Descriptions of drug-induced altered states, like those featured in The Name of the Rose, are scarcely seen in best-selling literature, especially when it comes to experiences caused by tropane alkaloids. A rare example besides Eco’s novel is the writings of Carlos Castaneda. In his controversial 1968 debut book The Teachings of don Juan: A Yaqui Way of Knowledge, Castaneda describes the preparation and ingestion of Datura innoxia. As indicated by the title, the author was (or so he claimed) trained by a Yaqui shaman named don Juan. Originally written as a master’s thesis in anthropology at UCLA, the book became a huge success in the New Age movement and beyond.[31] It is likely that many, if not most, of its readers were previously unaware of the shamanic use of datura among indigenous peoples. Interestingly, even don Juan himself did not like the “devil’s weed,”[32] as he called the Datura innoxia plant, and towards the end of the book Castaneda talks of his own experiences with the herb as “dangerous.”[33]

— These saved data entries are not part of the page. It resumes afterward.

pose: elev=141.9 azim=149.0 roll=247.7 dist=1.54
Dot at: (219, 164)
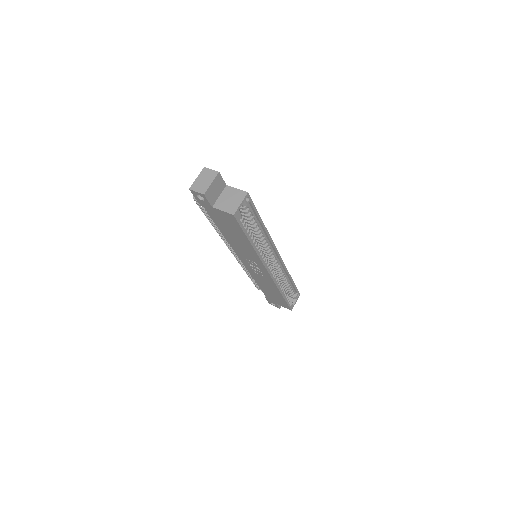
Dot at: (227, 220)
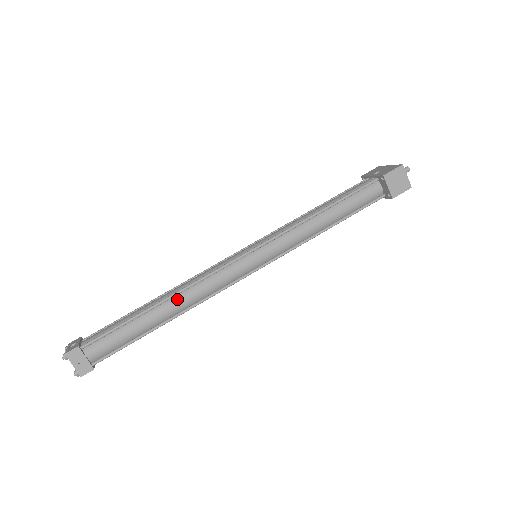
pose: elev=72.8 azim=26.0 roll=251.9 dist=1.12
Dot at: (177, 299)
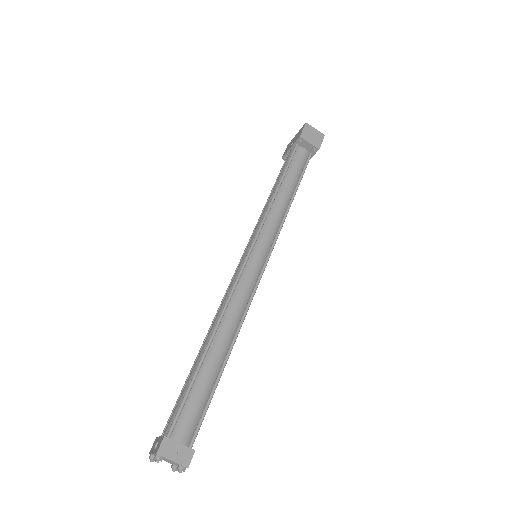
Dot at: (221, 329)
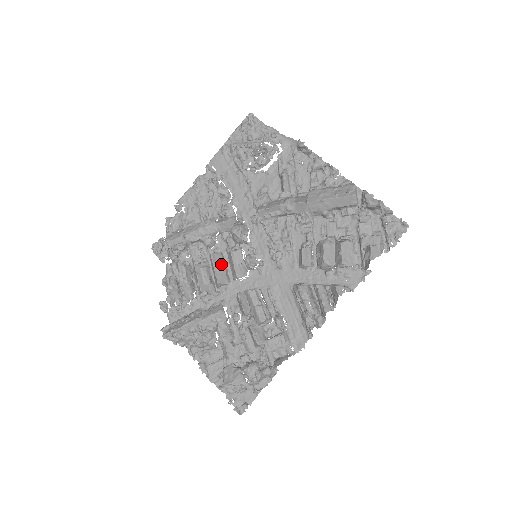
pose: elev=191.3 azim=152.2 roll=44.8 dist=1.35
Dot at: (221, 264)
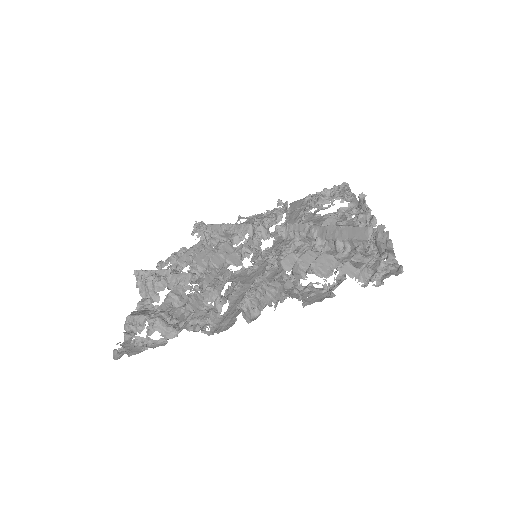
Dot at: (227, 254)
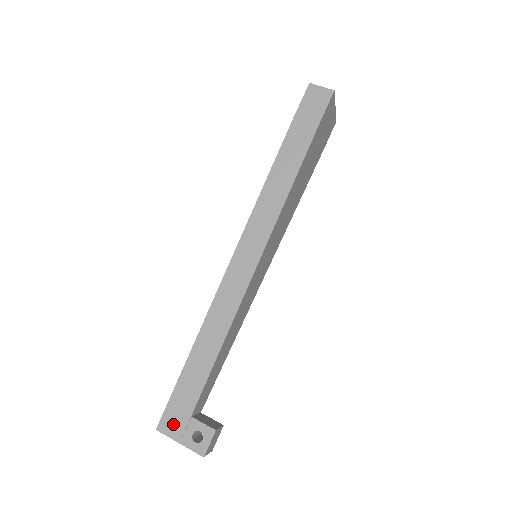
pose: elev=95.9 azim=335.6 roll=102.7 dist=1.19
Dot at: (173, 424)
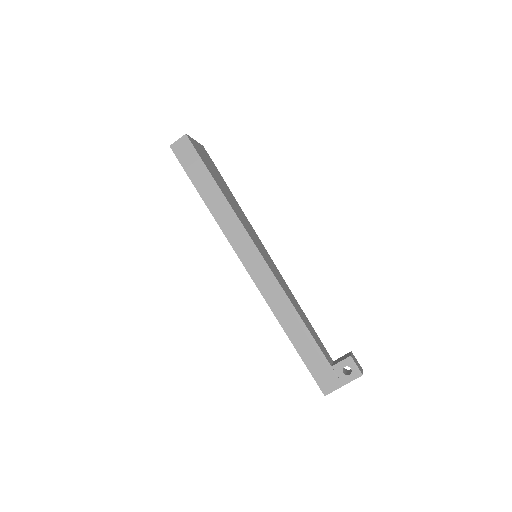
Dot at: (328, 382)
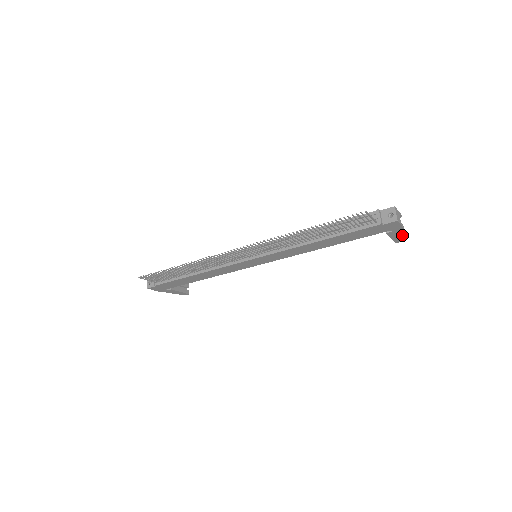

In addition to Datura stramonium, Severinus also has access to the hallucinogenic herb belladonna (“Bella donna” is Italian for “beautiful lady”). The plant is also known as deadly nightshade, a name which reflects its severe toxicity. In 1753, Linnaeus included the herb in his work Species Plantarum (“The Species of Plants”). There, it was given its official Latin name Atropa belladonna. Linnaeus derived the word “Atropa” from the Greek goddess Atropos, which in Greek mythology was one of the three Fates (Atropos was the one who cut the thread of life). As noted by anthropologist Christian Rätsch in Witchcraft Medicine, belladonna has been used medicinally as an analgesic since antiquity. However, given that belladonna poisoning can easily result in death, the herb has never been extensively used as a magical plant. When used as a hallucinogenic drug, it has been said that ingesting belladonna may result in a dark, demonic and profoundly scary “Hieronymus Bosch trip.”[34]

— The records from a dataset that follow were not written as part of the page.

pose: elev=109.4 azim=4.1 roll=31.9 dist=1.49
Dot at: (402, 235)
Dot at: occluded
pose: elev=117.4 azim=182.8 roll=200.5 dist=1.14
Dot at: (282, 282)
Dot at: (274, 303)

In his position as the herbalist of the abbey, Severinus stores a variety of plants, some of which are highly toxic if used in the wrong way. Besides tropane-containing herbs, the herbalist keeps the plant hemlock in his laboratory. Although it is extremely poisonous, hemlock, or Conium maculatum as it is called in Latin, was used as a medicine in the Middle Ages. For instance, it was believed to be a cure for the bite of “a mad dog.”[35] The juice of the plant has also been used to poison criminals. When taken in poisonous doses victims get completely paralysed, lose the ability to speak, and eventually die from asphyxia. In 399 BC, the Greek philosopher Socrates was sentenced to die by drinking a beverage containing hemlock.
Hemlock was, oddly enough, also an ingredient in some of the flying ointments that were used by medieval witches in their practice of witchcraft. Other ingredients in the salves included plants of the nightshade family such as henbane, mandrake and the previously discussed belladonna. Plants in the nightshade family contain several hallucinogenic alkaloids. One of them is atropine, which can be absorbed through the skin.
Judging by Eco’s novel, the Middle Ages were certainly not without its psychoactive, medicinal or for that matter poisonous plants. Besides those previously mentioned, the reader also finds a passage where Adso and one of the monks discuss the herb “satirion.” During their conversation, the former learns that it is used to increase the potency of bishops. Here, Eco makes a reference to an aphrodisiac known as Satyrion that was used in ancient Greece, which, supposedly, was made from the plant ragwort. (Intentionally or not, Eco altered the spelling of the aphrodisiac.)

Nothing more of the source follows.